Gonzales, 28, of Indianapolis, is charged with murder, kidnapping and conspiracy to commit murder. Police believe Gonzales helped plan Miller’s death out of jealousy, and her case is being heard this week in Hancock County Superior Court 1.
Westbrook, who is now serving six years after pleading guilty to assisting a criminal, took the stand late Wednesday afternoon. He told the jury he and Miller got into a car willingly with Gonzales and Meyers on the morning police believe Miller was killed.
Westbrook said he was under the impression the group was going to drop Miller off near the intersection of 38th Street and Mitthoeffer Road in Indianapolis, where Miller had arranged for another friend to pick her up. But Meyers drove away from that area and instead took the group to a cornfield just inside Hancock County — where Miller’s body was found days later, Westbrook said.
Meyers demanded everyone get out of the car, Westbrook said, and the women obeyed. Westbrook said he climbed into the driver’s seat, yelled at Gonzales, his girlfriend, to get back into the car, and the pair took off again, leaving Meyers and Miller behind.
Meyers had made him nervous, Westbrook said. There had been no conversation in the car leading up to their arriving in the cornfield, but something about Meyers’ actions concerned him, Westbrook said.
“I knew something was going on,” he said. “I knew Joe’s reputation, and I wanted to separate myself from that. It’s like if a guy starts shooting in a movie theater, and you’re there with your friends; it doesn’t matter how much you love your friends, you’re going to take care of yourself first.”
Westbrook, who was on parole at the time of Miller’s death and was wearing a GPS bracelet that tracked his movements, said he eventually got out of the car and told Gonzales he would wait, and she should return to the cornfield to pick up the others.
Prosecutors and Gonzales’ defense attorneys questioned Westbrook repeatedly Wednesday about the timeline of the events. When asked by Bob Beymer of Portland, the head of Gonzales’ legal team, why Westbrook called for Gonzales to get back in the car, Westbrook repeated he was worried about himself and later said he also feared for Gonzales.
But Deputy Prosecutor John Keiffner took issue with his testimony.
“Ronnie, you left the cornfield with who?” Keiffner asked.
“Amanda,” Westbrook responded.
“And you were so concerned about her safety and well-being (at the scene) that you asked her to do what?” Keiffner continued.
“I told her to go back and get Joe,” Westbrook said.
Meyers represented himself in a two-week trial late last year. He was convicted of murder and is serving a 75-year sentence.
Wednesday, prosecutors spent much of the day providing the jury with witnesses who testified about Miller’s injuries and gave insight on evidence collected at the scene. This built up to testimony from a former inmate at the Hancock County Jail, who said Gonzales told her where the gun used to kill Miller was located.

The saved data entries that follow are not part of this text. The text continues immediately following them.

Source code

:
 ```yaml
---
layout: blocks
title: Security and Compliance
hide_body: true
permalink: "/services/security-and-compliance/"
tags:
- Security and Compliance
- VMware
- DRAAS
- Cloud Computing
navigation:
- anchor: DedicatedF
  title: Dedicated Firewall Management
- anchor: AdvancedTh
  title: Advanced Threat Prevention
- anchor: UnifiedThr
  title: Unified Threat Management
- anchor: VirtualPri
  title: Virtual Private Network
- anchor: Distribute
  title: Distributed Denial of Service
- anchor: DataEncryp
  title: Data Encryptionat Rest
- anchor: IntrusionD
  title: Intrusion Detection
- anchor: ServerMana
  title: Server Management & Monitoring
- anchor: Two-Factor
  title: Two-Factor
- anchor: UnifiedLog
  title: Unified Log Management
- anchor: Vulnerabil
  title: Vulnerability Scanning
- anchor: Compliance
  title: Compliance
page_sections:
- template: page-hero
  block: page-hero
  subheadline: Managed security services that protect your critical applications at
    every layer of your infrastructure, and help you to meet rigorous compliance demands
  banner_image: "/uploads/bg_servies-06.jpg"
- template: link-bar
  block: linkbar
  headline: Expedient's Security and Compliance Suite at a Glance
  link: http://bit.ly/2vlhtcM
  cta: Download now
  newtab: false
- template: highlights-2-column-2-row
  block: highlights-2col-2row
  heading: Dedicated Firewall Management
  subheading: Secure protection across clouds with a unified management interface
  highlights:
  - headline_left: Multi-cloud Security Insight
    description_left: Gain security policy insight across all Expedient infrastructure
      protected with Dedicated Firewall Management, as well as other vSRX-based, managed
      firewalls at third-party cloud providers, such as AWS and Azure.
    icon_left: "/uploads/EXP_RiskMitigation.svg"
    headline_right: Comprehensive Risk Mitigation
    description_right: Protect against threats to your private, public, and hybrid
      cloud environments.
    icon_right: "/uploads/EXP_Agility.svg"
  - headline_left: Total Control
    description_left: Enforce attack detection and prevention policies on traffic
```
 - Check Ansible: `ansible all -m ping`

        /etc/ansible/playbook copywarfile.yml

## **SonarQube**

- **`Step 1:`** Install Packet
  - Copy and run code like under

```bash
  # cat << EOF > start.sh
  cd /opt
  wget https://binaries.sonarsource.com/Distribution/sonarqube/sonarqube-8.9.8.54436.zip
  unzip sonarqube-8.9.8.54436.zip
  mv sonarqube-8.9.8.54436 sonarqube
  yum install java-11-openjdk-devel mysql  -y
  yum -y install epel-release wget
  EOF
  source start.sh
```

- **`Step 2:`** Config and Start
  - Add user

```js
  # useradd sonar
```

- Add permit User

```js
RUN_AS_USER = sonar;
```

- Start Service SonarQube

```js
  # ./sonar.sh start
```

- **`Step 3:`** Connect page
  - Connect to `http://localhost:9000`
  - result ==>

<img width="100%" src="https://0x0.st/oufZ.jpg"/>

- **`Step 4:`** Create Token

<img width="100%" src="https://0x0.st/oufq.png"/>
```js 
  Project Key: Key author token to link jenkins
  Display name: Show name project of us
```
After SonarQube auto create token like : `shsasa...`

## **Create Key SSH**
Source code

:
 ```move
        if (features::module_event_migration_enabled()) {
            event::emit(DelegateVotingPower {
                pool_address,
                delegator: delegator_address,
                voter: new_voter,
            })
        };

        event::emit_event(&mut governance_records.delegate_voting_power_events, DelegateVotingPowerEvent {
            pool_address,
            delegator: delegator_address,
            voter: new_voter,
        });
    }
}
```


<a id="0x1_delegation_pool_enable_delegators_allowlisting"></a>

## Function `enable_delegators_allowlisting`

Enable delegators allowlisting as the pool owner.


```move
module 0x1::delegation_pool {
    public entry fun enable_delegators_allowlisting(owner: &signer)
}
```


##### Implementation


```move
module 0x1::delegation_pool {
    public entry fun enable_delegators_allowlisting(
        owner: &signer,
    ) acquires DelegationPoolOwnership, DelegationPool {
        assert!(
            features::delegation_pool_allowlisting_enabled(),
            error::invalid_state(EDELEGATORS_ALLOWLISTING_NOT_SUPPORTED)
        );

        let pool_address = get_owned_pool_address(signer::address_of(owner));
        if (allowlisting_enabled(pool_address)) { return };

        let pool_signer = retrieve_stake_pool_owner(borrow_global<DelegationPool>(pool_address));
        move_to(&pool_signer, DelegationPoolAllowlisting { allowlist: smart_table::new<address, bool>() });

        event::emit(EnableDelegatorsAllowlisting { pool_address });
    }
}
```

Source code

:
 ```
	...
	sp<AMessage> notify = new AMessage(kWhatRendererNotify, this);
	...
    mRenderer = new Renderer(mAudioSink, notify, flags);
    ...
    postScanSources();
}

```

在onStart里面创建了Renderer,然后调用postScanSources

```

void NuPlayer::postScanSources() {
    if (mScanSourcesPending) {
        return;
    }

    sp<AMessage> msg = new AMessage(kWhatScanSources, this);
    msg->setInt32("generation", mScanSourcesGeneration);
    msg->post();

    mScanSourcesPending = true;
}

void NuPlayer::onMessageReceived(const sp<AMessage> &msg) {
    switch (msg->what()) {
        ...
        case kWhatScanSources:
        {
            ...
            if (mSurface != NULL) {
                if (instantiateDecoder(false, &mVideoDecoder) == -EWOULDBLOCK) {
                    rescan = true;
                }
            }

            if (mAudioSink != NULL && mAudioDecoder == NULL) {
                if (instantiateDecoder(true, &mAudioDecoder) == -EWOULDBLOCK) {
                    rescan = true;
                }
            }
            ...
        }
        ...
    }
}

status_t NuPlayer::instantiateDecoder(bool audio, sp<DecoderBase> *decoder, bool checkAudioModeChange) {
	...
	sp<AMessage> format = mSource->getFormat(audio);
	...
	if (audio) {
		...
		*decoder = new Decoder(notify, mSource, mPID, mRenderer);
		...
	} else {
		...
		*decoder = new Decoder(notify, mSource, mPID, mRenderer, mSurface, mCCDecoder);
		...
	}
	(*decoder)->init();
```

Miranda Moore told jurors she spoke with Gonzales several times because their cells were right next to each other. Moore said Gonzales told her Meyers became enraged because some of his drugs went missing, and he warned the women something bad would happen if the drugs weren’t found.
Westbrook denied drugs were involved.
Jurors also heard from two medical experts who were entrusted with examining Miller’s body and determining what caused her death.
Dr. Thomas Sozio is the forensic pathologist who performed the autopsy of Miller’s body on July 24, 2014, a day after her remains were found.
Sozio testified he recovered a bullet from Miller’s skull. Multiple fractures in the bone told him the bullet had entered the skull from the back of the head, just above the neck, and traveled inward toward Miller’s face. He also found blunt-force trauma to Miller’s left cheekbone and bruising on her legs, which he said she would have suffered around the time of her death.
The trial, which is open to the public, resumes at 8:30 a.m. today.